:: DATA

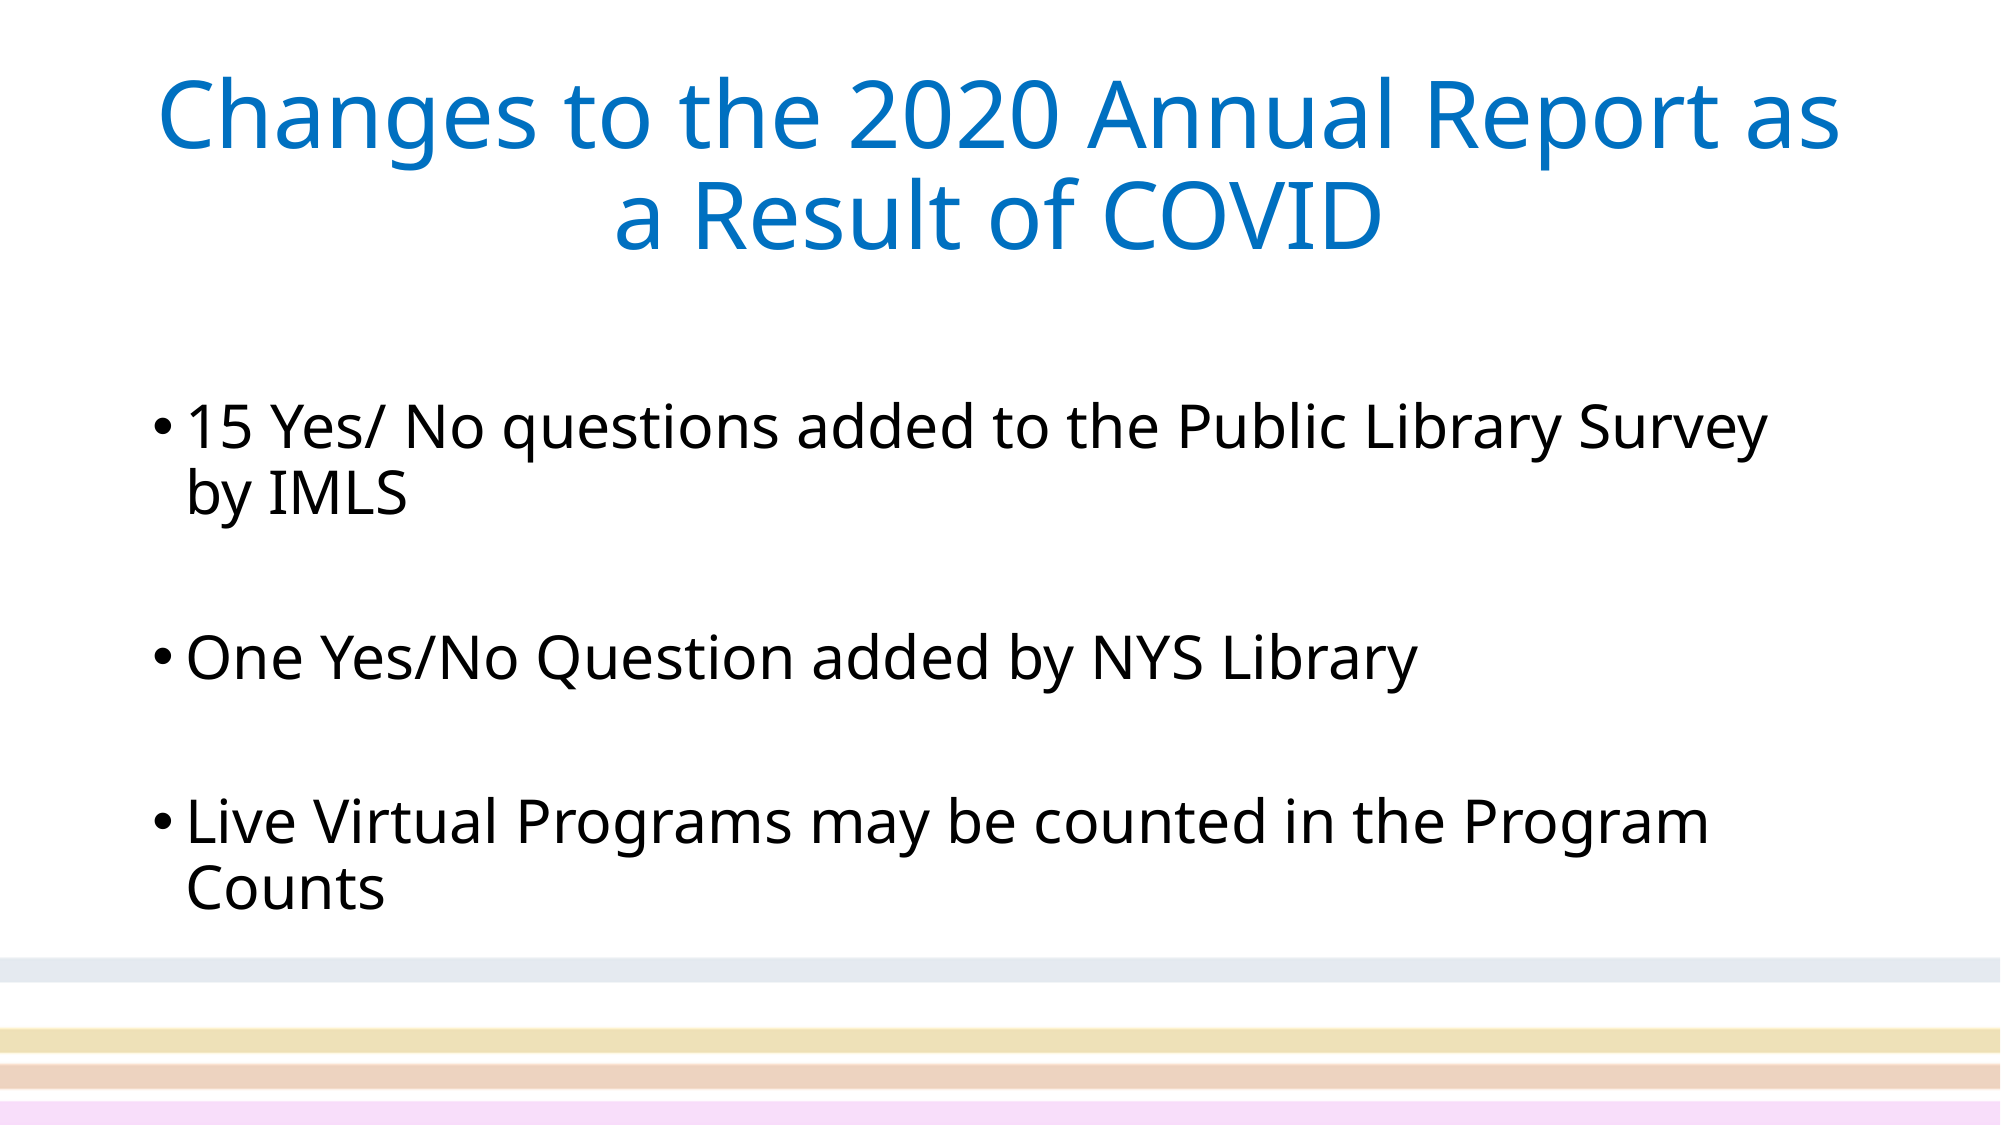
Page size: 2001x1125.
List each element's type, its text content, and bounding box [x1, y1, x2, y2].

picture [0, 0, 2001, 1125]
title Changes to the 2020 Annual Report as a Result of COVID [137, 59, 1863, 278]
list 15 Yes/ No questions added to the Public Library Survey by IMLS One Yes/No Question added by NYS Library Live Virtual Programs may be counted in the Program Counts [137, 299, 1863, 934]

::::
:: DATA

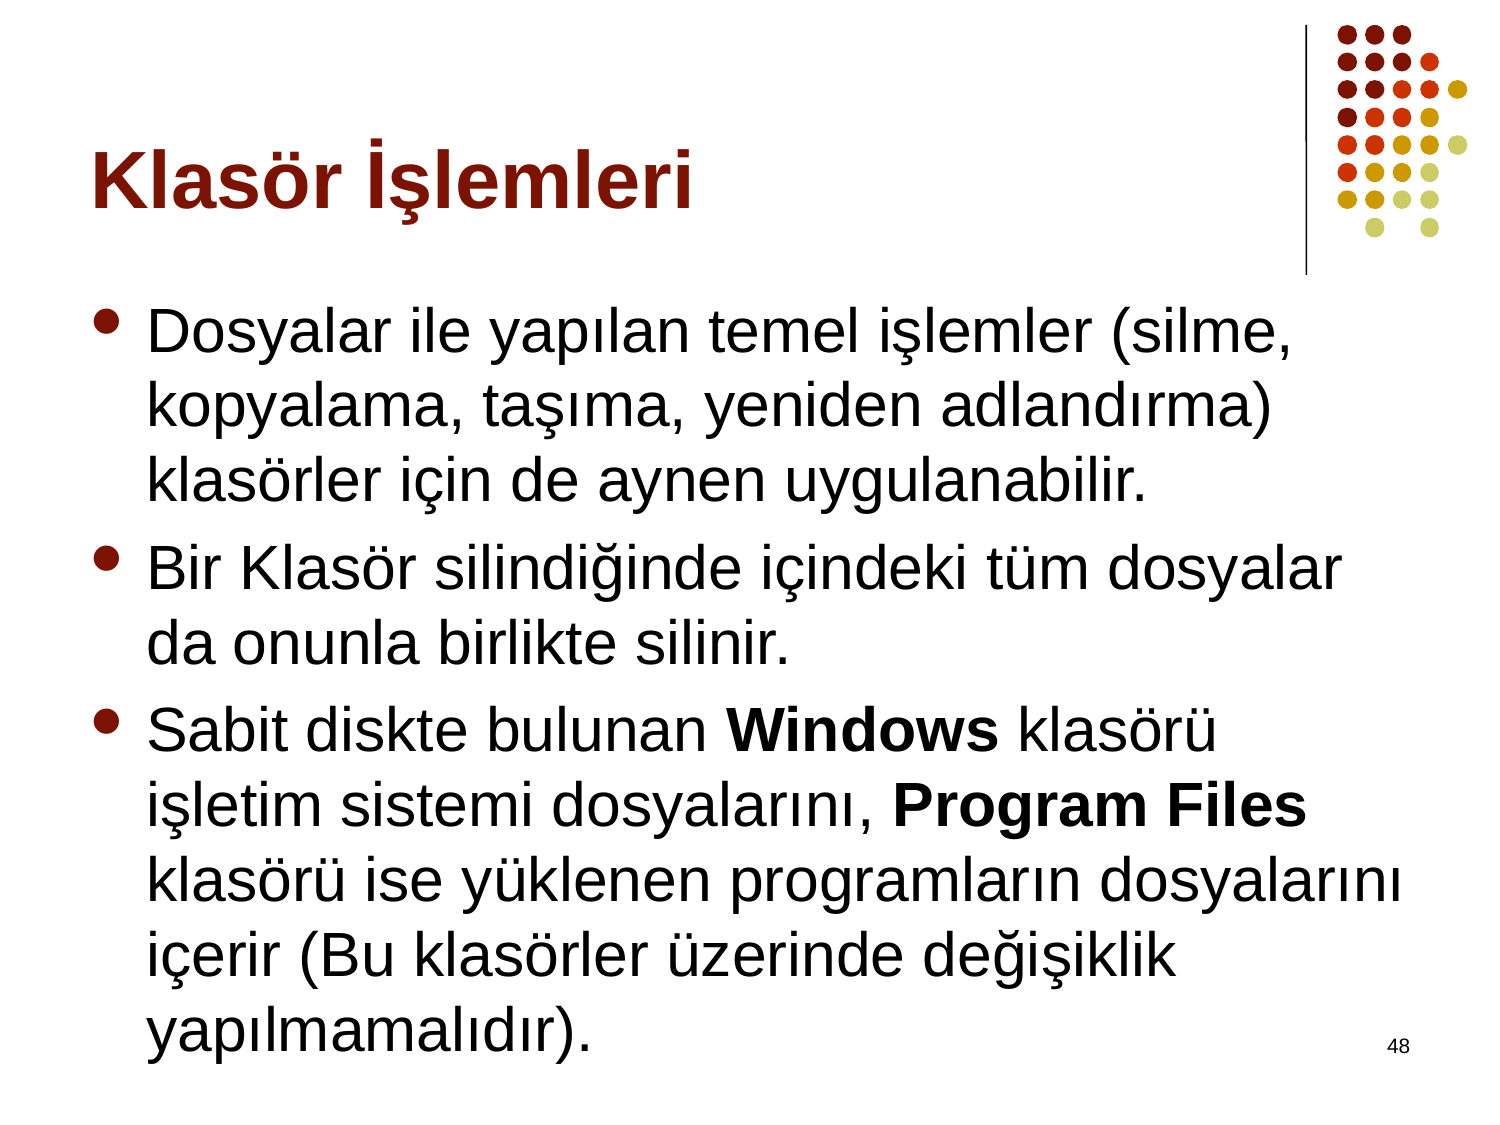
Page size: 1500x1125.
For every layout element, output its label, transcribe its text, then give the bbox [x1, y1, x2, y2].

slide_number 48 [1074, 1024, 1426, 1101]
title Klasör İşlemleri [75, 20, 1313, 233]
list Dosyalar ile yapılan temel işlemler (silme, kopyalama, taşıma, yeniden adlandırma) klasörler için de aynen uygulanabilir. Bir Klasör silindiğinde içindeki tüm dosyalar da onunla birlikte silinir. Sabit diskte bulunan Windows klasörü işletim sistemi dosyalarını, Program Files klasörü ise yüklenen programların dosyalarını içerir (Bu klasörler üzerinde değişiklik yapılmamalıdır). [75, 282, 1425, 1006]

::::

WHAT TO WORK ON:
Where in the records does the string "size" appear? Copy every line that has it.

ANSWER TO THIS TASK:
Page size: 2001x1125.
Page size: 1500x1125.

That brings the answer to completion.